Does anybody find it disturbing that a scientific study was needed to determine this? 
I though this was obvious. I figured this out when I was 8 and realized that Coke and Pepsi were playing a nasty game of "you only have two choices" when clearly there were many other options being left off the list. 
From there it was easy to understand that all you have to do is follow the money trail.


----------



## RobynC (Jun 10, 2011)

@Arclight

Well, it's pretty obvious, but the scientific study was extremely valuable for one reason only. It took things from "conspiracy theory nonsense" to objectively verifiable facts.


----------



## Taikand (Oct 20, 2011)

<grabs a red flag with a hammer and sickle on it>Told them I was not crazy.


----------



## RobynC (Jun 10, 2011)

@Arclight

Follow the money trail behind these Occupy protests. If it's nothing you won't find anything useful, if it is being fomented -- you'll find who's behind it.


_As always... my tagline_


----------



## Runvardh (May 17, 2011)

RobynC said:


> @Runvardh
> 
> 
> 
> Regardless of MBTI, it *should* be common sense.


Skuld likes to tease people often and I find myself to be one of her favourite targets. Minus the sarcasm, I see it the same way, it just doesn't happen that way. Something to do with humans being involved...


----------



## wuliheron (Sep 5, 2011)

Current economic theories are about as accurate and useful as a pot belly stove when what we need is a heat pump with a digital thermostat. Its not a coincidence that Marx invented his theory just as the steam engine was perfected and that we're still stuck with such primitive mechanical models, conspiracy theories, and political dogma to this day. This kind of research should have been started 30 years ago instead of after the economic collapse. The more these institutions are allowed to work in the dark and the less anyone even bothers to keep track of them the more likely we'll just face another catastrophe in the near future.


----------



## Luke (Oct 17, 2010)

I think this kind of research could be particularly valuable in increasing our knowledge of how the economy works. By having more in-depth understanding of how the companies are functioning as part of a larger system, we can identify weaknesses in the system and work to reduce them.


----------



## wuliheron (Sep 5, 2011)

Luke said:


> I think this kind of research could be particularly valuable in increasing our knowledge of how the economy works. By having more in-depth understanding of how the companies are functioning as part of a larger system, we can identify weaknesses in the system and work to reduce them.

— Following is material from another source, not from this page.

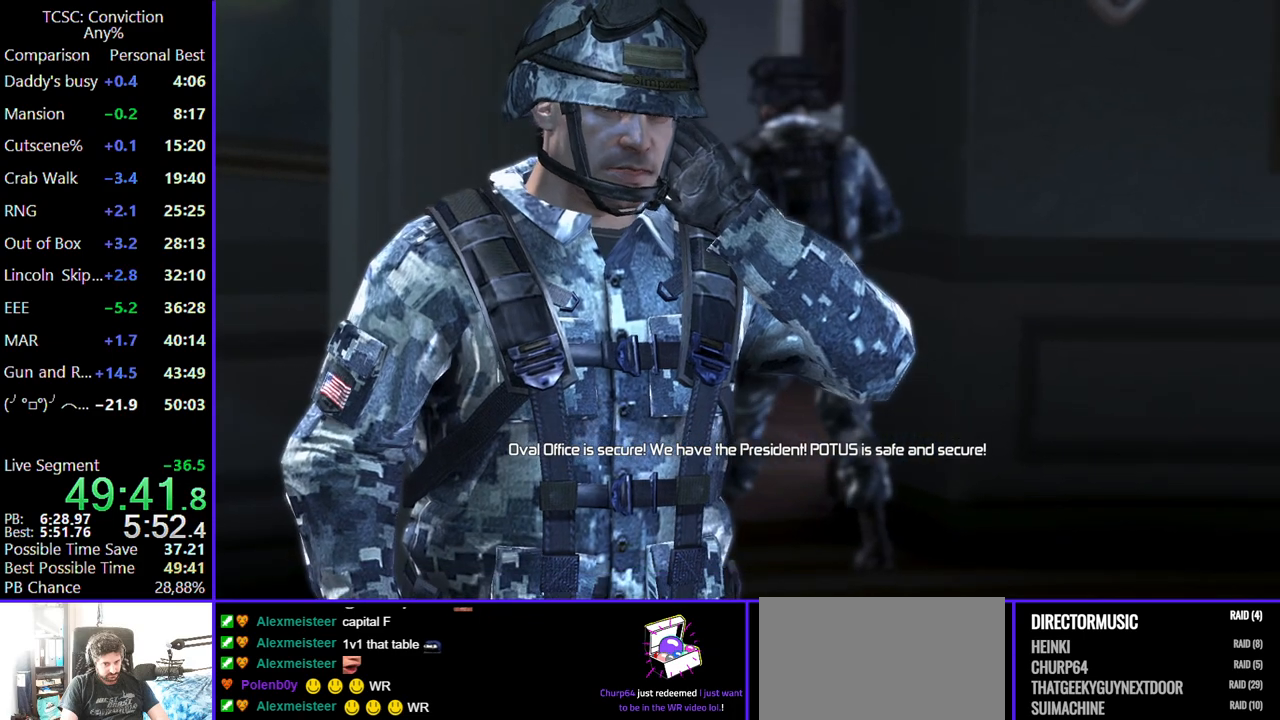
{"keys": [], "mouse": ["left"], "events": [[17, "mouse_left", "down"], [117, "mouse_left", "up"], [200, "mouse_left", "down"], [300, "mouse_left", "up"], [434, "mouse_left", "down"]]}
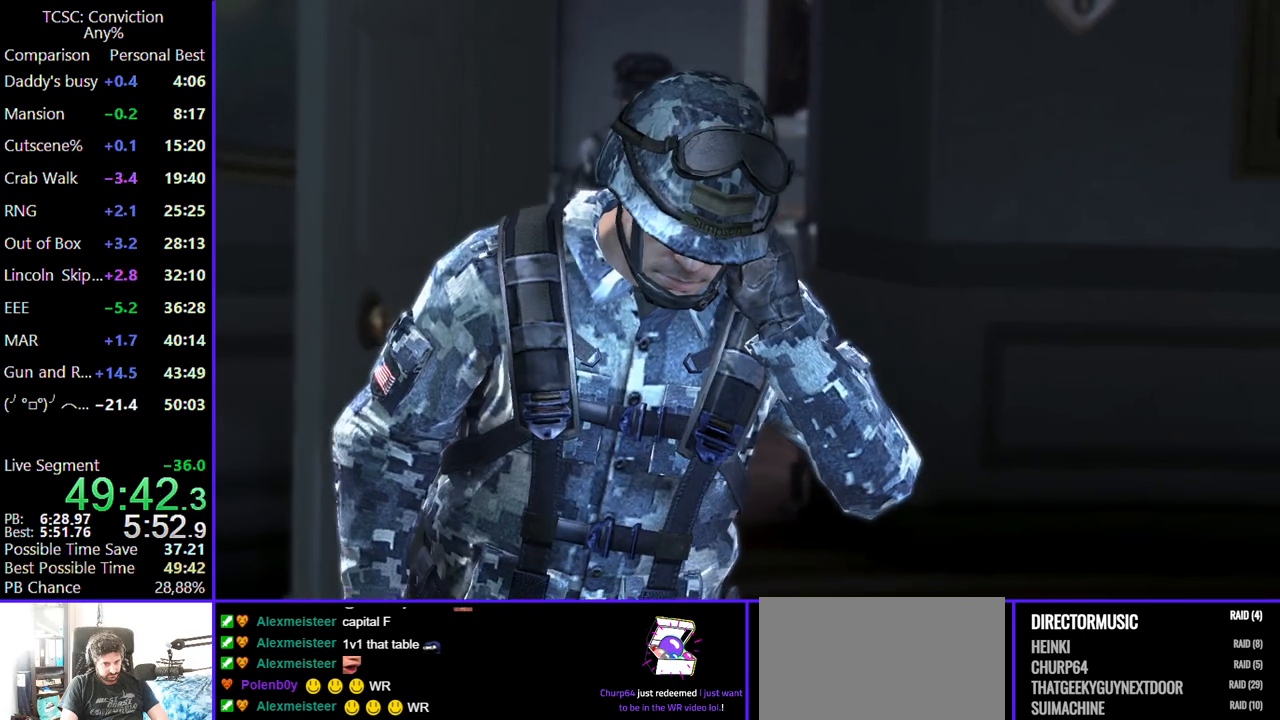
{"keys": [], "mouse": [], "events": [[34, "mouse_left", "up"], [134, "mouse_left", "down"], [217, "mouse_left", "up"], [317, "mouse_left", "down"], [400, "mouse_left", "up"]]}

I don't think we're anywhere near that kind of analysis yet, but we can't even tell when the pot belly stove needs more wood or to be shut down when have no clue what is going on. Some people actually did have a clue what was going on and warned people in advance, but we need a reliable thermometer everyone can trust at the very least. Forget the digital thermometer for now, I'll take an old fashioned mercury one over nothing at all.


----------



## sprinkles (Feb 7, 2010)

Arclight said:


> Does anybody find it disturbing that a scientific study was needed to determine this?
> I though this was obvious. I figured this out when I was 8 and realized that Coke and Pepsi were playing a nasty game of "you only have two choices" when clearly there were many other options being left off the list.
> From there it was easy to understand that all you have to do is follow the money trail.


It really is two choices (Coke or Pepsi) XD

The other 'options' that are left off the list are pretty much owned by one of the two companies. 

Coke has about 3,000 beverage brands (inc. A&W, Dr. Pepper, Dasani, Fanta, Minute Maid, Mello Yello, Squirt, etc. etc.)

Pepsi has like a bajillion different products (Sierra Mist, Ocean Spray, Mountain Dew, AMP, SoBe, Aquafina, Frappuccino, Lipton) not to mention a crapton of food brands. 

I remember the wars between the two, and how some fast food places only had Coke or Pepsi products but not both (and I think some even still do that)


----------



## Bote (Jun 16, 2010)

sprinkles said:


> I remember the wars between the two, and how some fast food places only had Coke or Pepsi products but not both (and I think some even still do that)


Yeh I am not American, but it was pretty funny stopping by at KFC to eat and arguing with the clerk to give me a fcking Coke instead of Pepsi (since in my country you have both everywhere except in American franchises xD). Alternative:

Cockta - Wikipedia, the free encyclopedia


----------



## sprinkles (Feb 7, 2010)

Bote said:


> Yeh I am not American, but it was pretty funny stopping by at KFC to eat and arguing with the clerk to give me a fcking Coke instead of Pepsi (since in my country you have both everywhere except in American franchises xD). Alternative:
> 
> Cockta - Wikipedia, the free encyclopedia


Yeah, just so happens that the company KFC is under is a company which Pepsi split out from itself also. Pepsi also has Taco Bell so you probably won't find Coke there, either. I also think they might set up deals for product placement where the franchise can use Pepsi or Coke in their ads.


----------



## Voodo Chile (Jul 6, 2011)

Yea here in New Zealand the fast food stores has their allegiances. It is
*Coca Cola *
Mcdonalds
Wendy's (i believe)

*Pepsi*
KFC
Burger King
Pizza Hut

Yea you get the story...I dont eat fast food much anyway.



The sad thing about it is that, i''ve never heard of any of those companies . Except maybe one of two..Mitsubishi.
I watch the news and go "who the hell do this JP Morgan and Merril Lynch think they are, crashing the economy n shit A man cant be god. See i dont even know what i'm talking about. I dont know what is actually going wrong. Its no use saying "o the economy crashed and the recession" like everyone does. I best response to that i can come up with is "i hope they installed air bags because those seatbelts don't cover your head".

Or the merchant bankers. Wtf is merchant bankers. You bank and trade goods at the same time? dam i wish i could be on the dole and be a minor party politician at the same time. I get to wear a suit and do shit at home.


----------